Titre : Maître Patrick Descamps

Crédit :Charles Guyard

"On veut une vérité judiciaire"


Maitre Louis-René Penneau va représenter 32 parties civiles, qui attendent beaucoup de ce procès. "Mes clients et moi-même attendons une prise de responsabilité des prévenus, si c'est possible. On veut une vérité judiciaire, on pense qu'il est nécessaire d'avoir des condamnations et c'est ce qu'on attend de ce dossier. On a une défense qui consiste à dire "je n'étais pas sur le chantier, je n'ai pas fait mon métier, donc ce sont les autres qui sont responsables !" Evidemment, c'est totalement inaudible pour les parties civiles. Ce procès va avoir un retentissement national, et c'est déjà le cas, au niveau de toutes les professions qui participent à une construction.
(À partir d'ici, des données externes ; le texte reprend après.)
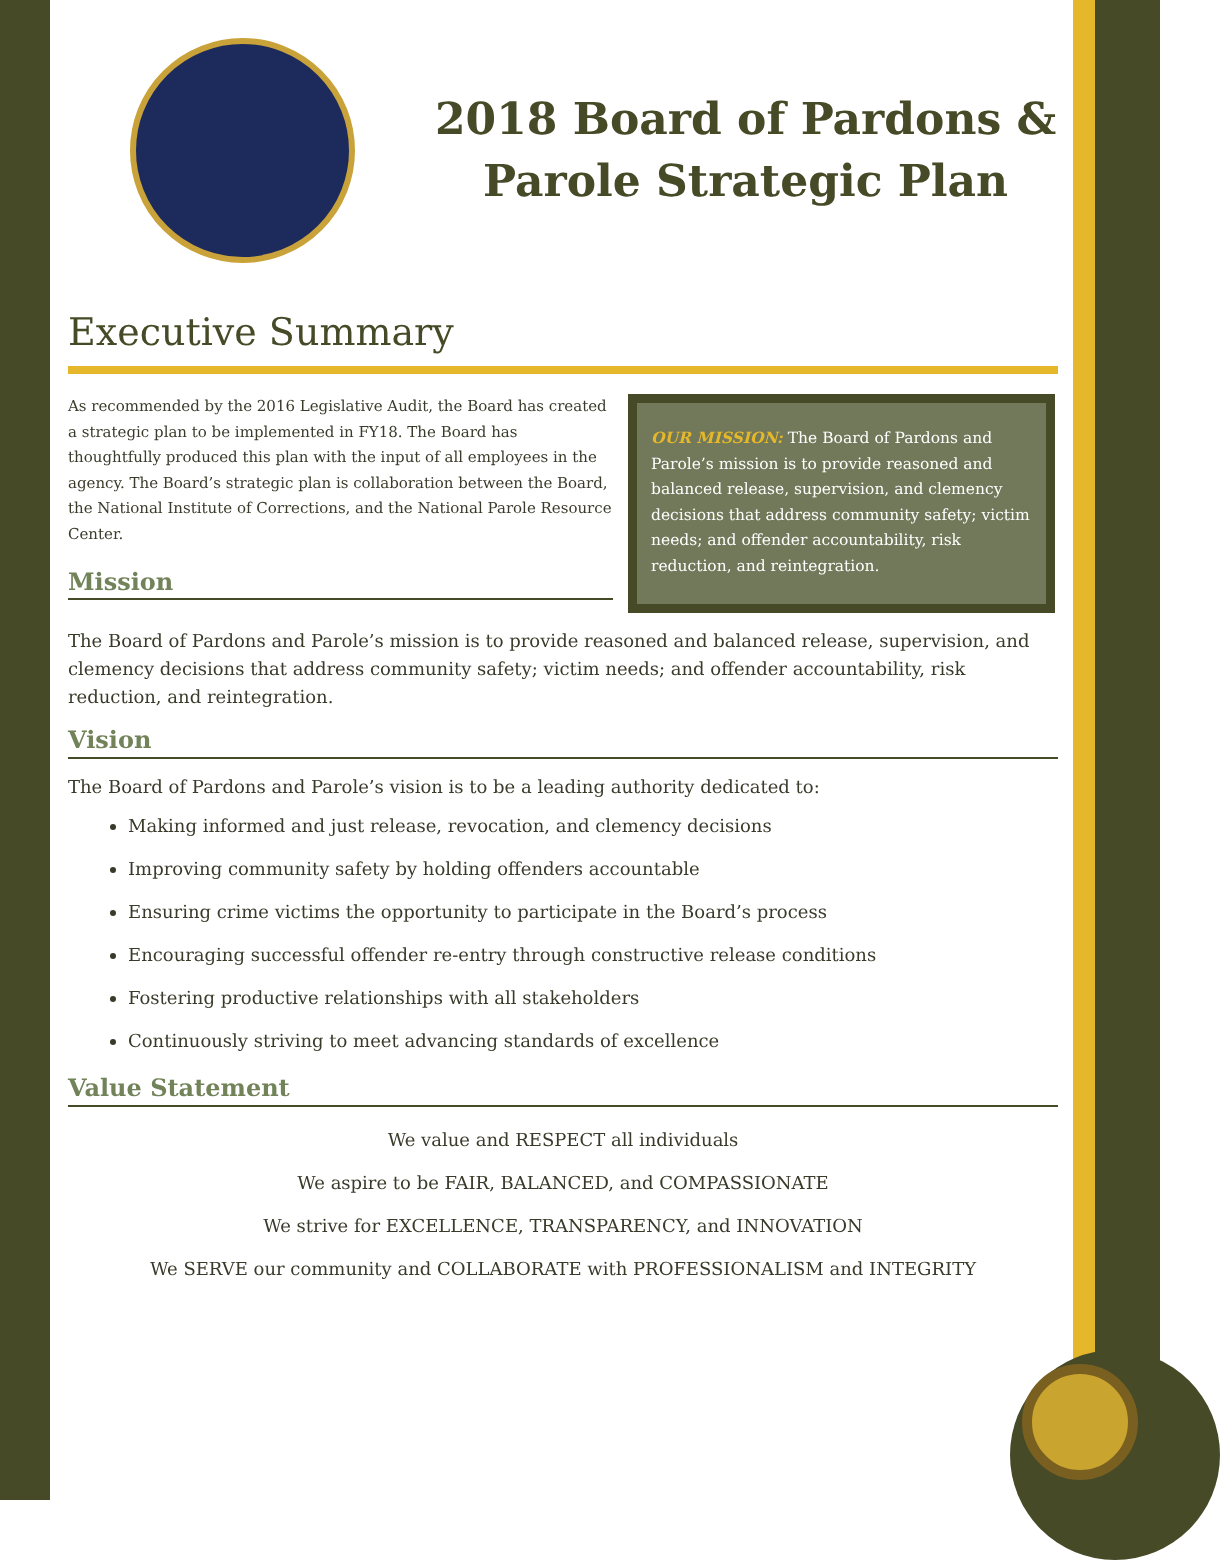2018 Board of Pardons &
Parole Strategic Plan
Executive Summary
As recommended by the 2016 Legislative Audit, the Board has created a strategic plan to be implemented in FY18. The Board has thoughtfully produced this plan with the input of all employees in the agency. The Board’s strategic plan is collaboration between the Board, the National Institute of Corrections, and the National Parole Resource Center.
Mission
OUR MISSION: The Board of Pardons and Parole’s mission is to provide reasoned and balanced release, supervision, and clemency decisions that address community safety; victim needs; and offender accountability, risk reduction, and reintegration.
The Board of Pardons and Parole’s mission is to provide reasoned and balanced release, supervision, and clemency decisions that address community safety; victim needs; and offender accountability, risk reduction, and reintegration.
Vision
The Board of Pardons and Parole’s vision is to be a leading authority dedicated to:
Making informed and just release, revocation, and clemency decisions
Improving community safety by holding offenders accountable
Ensuring crime victims the opportunity to participate in the Board’s process
Encouraging successful offender re-entry through constructive release conditions
Fostering productive relationships with all stakeholders
Continuously striving to meet advancing standards of excellence
Value Statement
We value and RESPECT all individuals
We aspire to be FAIR, BALANCED, and COMPASSIONATE
We strive for EXCELLENCE, TRANSPARENCY, and INNOVATION
We SERVE our community and COLLABORATE with PROFESSIONALISM and INTEGRITY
En indiquant clairement : "vous n'avez pas juste à construire un bâtiment qui dure 10 ans juste le temps de la garantie décennale, mais des bâtiments sûrs qui ne tuent pas les gens."


 

Trois semaines au moins


Le procès doit durer au moins jusqu'au 4 mars. La demande en nullité de certains actes réclamée par la défense ne compromettra pas la tenue même de ce procès au tribunal d'Angers. Les prévenus sont poursuivis pour homicides involontaires et blessures involontaires, et ils encourent des peines allant de l'amende de 1.500 euros pour les blessures les plus légères à trois ans d’emprisonnement et 45.000 euros d’amende pour les homicides.